** WORK REQUIRED **
Retrieve every line of the data holding the word "labels".

** SOURCE DATA **
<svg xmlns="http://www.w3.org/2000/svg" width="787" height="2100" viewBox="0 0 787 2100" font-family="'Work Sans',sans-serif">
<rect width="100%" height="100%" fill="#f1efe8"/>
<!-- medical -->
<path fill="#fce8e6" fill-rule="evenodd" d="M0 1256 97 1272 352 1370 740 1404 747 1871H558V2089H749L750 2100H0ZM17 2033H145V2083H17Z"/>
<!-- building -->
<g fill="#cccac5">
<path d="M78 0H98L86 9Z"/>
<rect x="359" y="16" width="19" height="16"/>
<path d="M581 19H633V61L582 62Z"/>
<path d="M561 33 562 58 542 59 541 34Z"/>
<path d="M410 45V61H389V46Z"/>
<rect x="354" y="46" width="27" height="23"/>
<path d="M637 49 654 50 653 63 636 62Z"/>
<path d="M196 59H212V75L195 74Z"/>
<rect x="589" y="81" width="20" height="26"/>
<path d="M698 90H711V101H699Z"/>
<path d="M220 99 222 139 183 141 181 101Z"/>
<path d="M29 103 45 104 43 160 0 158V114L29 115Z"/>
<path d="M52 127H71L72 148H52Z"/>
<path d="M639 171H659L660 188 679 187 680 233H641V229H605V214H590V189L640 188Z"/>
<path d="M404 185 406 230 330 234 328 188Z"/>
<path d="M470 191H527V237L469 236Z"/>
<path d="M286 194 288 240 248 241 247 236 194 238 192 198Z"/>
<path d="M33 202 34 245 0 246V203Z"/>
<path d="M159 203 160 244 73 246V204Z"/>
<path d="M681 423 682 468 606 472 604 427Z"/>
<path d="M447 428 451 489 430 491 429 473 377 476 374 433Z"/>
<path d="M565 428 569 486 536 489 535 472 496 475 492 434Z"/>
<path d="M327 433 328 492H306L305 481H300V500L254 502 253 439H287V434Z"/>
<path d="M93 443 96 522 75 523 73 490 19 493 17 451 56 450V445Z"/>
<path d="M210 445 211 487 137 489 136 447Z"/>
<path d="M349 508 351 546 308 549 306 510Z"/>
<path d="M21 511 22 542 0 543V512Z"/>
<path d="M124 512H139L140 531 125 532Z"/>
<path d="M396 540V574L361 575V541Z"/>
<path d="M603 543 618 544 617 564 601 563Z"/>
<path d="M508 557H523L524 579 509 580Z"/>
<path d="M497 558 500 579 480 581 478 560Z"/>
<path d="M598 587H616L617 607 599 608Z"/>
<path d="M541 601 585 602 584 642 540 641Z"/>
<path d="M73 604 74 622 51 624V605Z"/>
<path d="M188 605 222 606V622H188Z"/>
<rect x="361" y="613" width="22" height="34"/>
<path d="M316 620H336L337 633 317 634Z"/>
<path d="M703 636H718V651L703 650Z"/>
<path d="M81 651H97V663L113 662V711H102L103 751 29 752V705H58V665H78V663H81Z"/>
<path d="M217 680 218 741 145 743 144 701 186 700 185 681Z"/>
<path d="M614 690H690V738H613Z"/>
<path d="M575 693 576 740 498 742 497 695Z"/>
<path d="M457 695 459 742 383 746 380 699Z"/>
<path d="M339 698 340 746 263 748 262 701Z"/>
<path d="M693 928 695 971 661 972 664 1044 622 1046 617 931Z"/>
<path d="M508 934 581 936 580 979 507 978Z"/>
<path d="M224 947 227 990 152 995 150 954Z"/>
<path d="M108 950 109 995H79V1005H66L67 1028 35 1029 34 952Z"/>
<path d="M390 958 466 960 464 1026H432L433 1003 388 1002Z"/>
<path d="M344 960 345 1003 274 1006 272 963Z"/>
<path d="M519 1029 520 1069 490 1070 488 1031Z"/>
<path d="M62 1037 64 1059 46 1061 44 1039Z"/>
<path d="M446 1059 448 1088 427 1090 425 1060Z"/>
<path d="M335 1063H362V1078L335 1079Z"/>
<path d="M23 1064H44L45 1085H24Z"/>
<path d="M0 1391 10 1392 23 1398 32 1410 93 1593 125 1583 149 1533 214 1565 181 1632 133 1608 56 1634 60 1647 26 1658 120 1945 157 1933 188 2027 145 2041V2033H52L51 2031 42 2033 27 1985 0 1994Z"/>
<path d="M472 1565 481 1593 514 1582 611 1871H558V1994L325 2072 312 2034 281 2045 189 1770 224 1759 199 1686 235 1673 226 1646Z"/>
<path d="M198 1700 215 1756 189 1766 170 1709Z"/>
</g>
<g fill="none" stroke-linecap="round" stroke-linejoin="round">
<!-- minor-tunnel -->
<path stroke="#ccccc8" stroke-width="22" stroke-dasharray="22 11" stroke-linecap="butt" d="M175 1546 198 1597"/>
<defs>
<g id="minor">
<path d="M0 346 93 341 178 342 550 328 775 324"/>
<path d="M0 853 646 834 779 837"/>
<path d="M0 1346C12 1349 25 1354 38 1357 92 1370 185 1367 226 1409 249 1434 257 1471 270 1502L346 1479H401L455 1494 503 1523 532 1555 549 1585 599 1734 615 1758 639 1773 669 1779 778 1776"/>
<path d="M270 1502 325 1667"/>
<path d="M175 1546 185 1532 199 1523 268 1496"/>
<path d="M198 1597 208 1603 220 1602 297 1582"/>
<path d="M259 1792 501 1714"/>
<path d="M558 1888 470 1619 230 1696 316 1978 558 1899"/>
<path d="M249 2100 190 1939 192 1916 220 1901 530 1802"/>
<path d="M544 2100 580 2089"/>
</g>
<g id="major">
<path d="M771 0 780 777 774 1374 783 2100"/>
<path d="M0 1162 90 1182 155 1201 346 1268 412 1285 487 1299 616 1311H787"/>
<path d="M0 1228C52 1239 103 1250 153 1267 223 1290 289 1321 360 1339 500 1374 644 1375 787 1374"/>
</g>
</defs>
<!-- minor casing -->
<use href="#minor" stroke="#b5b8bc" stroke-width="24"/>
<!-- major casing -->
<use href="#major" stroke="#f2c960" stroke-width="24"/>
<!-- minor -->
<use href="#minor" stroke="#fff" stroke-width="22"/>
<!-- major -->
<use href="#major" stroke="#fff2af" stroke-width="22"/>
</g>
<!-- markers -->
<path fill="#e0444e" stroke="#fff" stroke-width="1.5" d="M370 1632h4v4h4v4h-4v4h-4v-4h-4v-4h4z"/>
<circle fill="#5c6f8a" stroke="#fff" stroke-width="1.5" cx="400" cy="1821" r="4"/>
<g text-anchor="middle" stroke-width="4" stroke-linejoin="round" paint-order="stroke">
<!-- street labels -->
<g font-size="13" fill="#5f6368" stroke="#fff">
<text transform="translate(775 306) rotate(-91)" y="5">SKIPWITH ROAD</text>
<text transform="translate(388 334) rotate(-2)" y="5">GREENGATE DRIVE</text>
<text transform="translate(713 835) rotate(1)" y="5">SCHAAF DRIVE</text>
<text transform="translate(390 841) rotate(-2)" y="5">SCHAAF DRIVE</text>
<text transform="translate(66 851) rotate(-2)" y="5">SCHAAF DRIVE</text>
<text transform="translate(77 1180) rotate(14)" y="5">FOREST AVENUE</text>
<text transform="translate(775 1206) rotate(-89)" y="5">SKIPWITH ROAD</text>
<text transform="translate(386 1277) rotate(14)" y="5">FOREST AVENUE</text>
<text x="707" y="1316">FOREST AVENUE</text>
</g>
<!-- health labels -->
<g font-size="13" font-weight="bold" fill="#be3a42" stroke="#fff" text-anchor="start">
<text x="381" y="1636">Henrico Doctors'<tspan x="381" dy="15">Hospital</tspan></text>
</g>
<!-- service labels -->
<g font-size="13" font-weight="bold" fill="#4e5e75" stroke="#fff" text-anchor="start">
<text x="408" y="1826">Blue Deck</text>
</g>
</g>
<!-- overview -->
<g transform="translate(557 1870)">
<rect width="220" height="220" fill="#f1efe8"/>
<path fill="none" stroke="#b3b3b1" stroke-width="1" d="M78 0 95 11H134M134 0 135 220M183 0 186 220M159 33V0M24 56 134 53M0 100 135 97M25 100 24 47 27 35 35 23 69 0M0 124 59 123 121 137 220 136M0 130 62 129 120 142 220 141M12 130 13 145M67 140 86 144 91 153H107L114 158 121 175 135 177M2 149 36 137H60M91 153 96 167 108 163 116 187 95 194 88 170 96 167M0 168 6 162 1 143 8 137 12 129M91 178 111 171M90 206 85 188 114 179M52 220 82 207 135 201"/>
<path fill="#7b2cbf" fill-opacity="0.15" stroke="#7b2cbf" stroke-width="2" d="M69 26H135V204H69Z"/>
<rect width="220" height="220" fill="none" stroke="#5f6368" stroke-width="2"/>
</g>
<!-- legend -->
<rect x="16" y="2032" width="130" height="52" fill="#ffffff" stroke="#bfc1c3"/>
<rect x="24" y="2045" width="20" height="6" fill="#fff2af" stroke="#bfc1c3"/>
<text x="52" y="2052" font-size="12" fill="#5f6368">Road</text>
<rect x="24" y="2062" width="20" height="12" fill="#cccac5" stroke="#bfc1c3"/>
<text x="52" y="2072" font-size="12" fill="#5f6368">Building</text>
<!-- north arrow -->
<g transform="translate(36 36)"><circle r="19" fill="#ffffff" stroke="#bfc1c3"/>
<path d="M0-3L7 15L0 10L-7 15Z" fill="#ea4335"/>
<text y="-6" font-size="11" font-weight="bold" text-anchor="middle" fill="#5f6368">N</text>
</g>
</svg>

** COMPLETED EXERCISE **
<!-- street labels -->
<!-- health labels -->
<!-- service labels -->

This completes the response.